The method seems to be quite durable as well. "We are obtaining really great results very fast, which is not common in science," he said.
The team developed and validated its single-channel nonaplex dPCR assay for nine mobilized colistin resistance, or mcr genes, quite quickly and without much fuss, he said. "We designed the assay, performed a few experiments to evaluate its performance, trained the algorithms, and it worked perfectly."
Now, at his lab in Imperial's department of medicine, Rodriguez Manzano is working to port the method to standard qPCR instruments, adapt it for use with TaqMan probes, and evaluate it in a clinical setting using an assay for genes conferring carbapenem resistance.
It has also patented the method and is interested in potentially commercializing it through a partnership with a qPCR instrument maker. "Our data-driven approach enables the enhancement of these platforms without the need of hardware modifications," he said.
The method could potentially be developed as a piece of software that a user can couple to a qPCR instrument, which will process the data and provide a target classification or a diagnostic report.
In addition, all of the code is available on GitHub for public use, and the links are provided within the manuscripts. "It requires some expertise to train the algorithms for new applications, but it is a really straightforward method once this has been done," he said.
Rodriguez Manzano is eager to bring this new approach to the clinic. "I don't want this methodology to stay in academia only, I would like to deploy it," he said.
A similar data-based approach to multiplexing is deployed by ChromaCode.
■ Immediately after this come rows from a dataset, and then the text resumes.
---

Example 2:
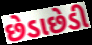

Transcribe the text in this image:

છેડાછેડી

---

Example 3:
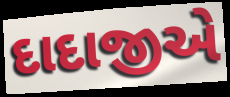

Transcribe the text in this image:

દાદાજીએ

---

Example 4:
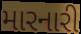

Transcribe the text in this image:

મારનારી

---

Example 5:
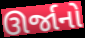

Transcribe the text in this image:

ઊર્જાનો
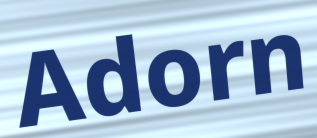
Adorn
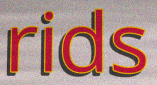
rids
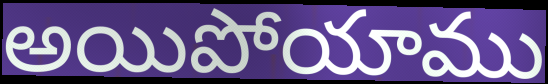
అయిపోయాము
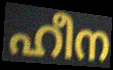
ഹീന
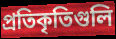
প্রতিকৃতিগুলি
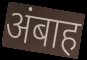
अंबाह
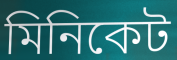
মিনিকেট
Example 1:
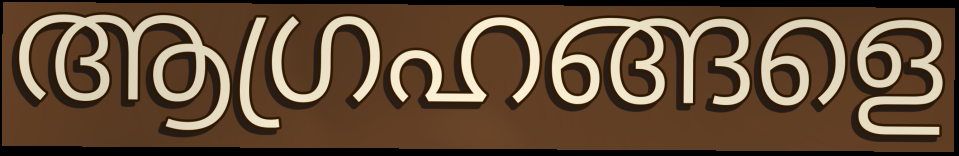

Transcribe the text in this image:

ആഗ്രഹങ്ങളെ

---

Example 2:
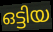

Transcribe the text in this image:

ഒട്ടിയ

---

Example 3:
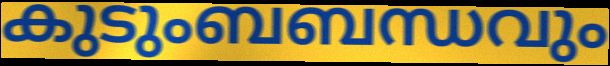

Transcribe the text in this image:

കുടുംബബന്ധവും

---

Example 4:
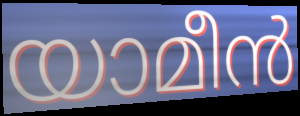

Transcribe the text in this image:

യാമീൻ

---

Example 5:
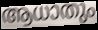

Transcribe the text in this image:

ആധാതും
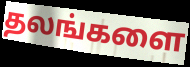
தலங்களை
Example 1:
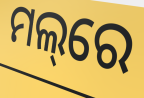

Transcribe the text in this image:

ମଲ୍‌ରେ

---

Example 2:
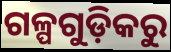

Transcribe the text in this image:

ଗଳ୍ପଗୁଡ଼ିକରୁ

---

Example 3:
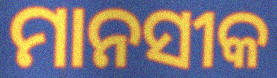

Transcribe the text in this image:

ମାନସୀକ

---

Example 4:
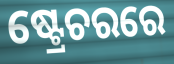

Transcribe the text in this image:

ଷ୍ଟ୍ରେଚରରେ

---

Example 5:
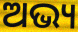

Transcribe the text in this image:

ଅଭ୍ୟ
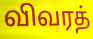
விவரத்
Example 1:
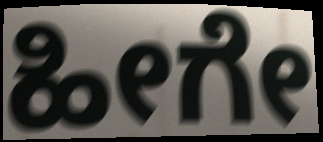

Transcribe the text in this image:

ಹೀಗೇ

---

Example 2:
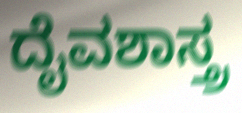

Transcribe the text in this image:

ದೈವಶಾಸ್ತ್ರ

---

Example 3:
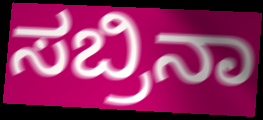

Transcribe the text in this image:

ಸಬ್ರಿನಾ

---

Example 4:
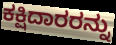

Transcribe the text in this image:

ಕಕ್ಷಿದಾರರನ್ನು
The Carlsbad, California-based firm markets infectious disease panels — for tick-borne illness, multidrug-resistant infections, and COVID-19 — that can be run on standard qPCR instrumentation. The core technology, called high-definition PCR, employs novel chemistries and machine-learning algorithms, including detecting multiple targets in a single fluorescence channel by restricting the concentrations of probes, essentially expanding the multiplexing capabilities of instruments to up to 20 targets.
Aditya Rajagopal, cofounder and chief technology officer at ChromaCode, said the Imperial College methods are "a clever approach." He began developing what would become ChromaCode's core approach as a graduate student at CalTech.
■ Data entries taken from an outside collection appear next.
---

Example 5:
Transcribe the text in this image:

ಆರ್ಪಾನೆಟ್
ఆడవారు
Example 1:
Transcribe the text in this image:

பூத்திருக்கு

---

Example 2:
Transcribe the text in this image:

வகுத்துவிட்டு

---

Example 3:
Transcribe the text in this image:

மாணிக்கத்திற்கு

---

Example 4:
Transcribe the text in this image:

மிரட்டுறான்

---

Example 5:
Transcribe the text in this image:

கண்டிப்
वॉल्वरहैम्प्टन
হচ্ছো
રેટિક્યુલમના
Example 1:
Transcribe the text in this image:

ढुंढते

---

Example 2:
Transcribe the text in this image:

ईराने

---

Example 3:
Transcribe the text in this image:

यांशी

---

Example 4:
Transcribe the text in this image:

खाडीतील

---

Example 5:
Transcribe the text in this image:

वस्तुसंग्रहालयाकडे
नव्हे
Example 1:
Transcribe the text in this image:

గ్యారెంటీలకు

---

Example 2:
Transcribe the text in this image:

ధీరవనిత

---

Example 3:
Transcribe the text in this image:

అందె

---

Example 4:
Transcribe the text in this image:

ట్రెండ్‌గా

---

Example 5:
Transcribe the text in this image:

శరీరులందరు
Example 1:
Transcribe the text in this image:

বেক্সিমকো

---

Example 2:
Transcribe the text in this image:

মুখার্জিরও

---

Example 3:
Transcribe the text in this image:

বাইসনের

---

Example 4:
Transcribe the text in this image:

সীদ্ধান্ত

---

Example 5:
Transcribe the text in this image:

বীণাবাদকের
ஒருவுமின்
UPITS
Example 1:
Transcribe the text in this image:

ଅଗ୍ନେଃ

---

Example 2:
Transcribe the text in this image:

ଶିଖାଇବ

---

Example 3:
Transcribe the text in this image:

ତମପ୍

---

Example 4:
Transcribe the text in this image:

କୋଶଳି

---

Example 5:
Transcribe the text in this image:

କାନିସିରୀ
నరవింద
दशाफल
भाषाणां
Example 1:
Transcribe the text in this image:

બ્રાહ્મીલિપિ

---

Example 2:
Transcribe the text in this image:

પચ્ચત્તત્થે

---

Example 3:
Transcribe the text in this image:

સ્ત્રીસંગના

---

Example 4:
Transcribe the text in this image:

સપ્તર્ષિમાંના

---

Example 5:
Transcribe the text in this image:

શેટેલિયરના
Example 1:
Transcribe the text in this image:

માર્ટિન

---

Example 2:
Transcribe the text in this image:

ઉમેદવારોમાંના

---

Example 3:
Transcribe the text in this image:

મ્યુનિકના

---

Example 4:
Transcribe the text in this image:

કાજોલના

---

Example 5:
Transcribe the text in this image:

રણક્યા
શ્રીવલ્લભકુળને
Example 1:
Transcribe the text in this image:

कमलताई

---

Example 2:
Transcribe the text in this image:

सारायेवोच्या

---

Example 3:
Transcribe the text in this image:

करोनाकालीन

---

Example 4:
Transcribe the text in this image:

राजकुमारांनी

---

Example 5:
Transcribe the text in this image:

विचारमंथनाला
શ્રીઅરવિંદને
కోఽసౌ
An electrical engineer and physicist by training, he reasoned that PCR-based diagnostics are facing the same sorts of problems as the telecom industry, namely a reliance on hardware infrastructure built for the needs of a prior era. Data compression and mathematical approaches were an obvious way to improve upon existing technologies. "These types of data science or data compression approaches to life science measurements are absolutely necessary," Rajagopal said.
From a bird's eye view, companies like Illumina, building sequencers, and companies like IDT DNA, NEB, or Roche, inventing new enzymes and chemistries, are just part of the diagnostics puzzle, he said.
"The complete puzzle comes when you marry a fractal-like complexity to match the complexity of biology itself," Rajagopal said, adding that "you have to have a nexus of great tools, great chemistry, as well as great analytics" to achieve improvements in clinical utility.
The COVID-19 pandemic seems to be leading to increased knowledge and attention for diagnostic technologies in general, as well as a new era of awareness among the general public. "I've heard people talking about PCR in a grocery store," Rajagopal said.
Rodriguez Manzano also noted that although point-of-care testing has been somewhat neglected in the past, for example, now everyone can more clearly see the potential benefits of home tests.
"This is golden time for diagnostics," he said.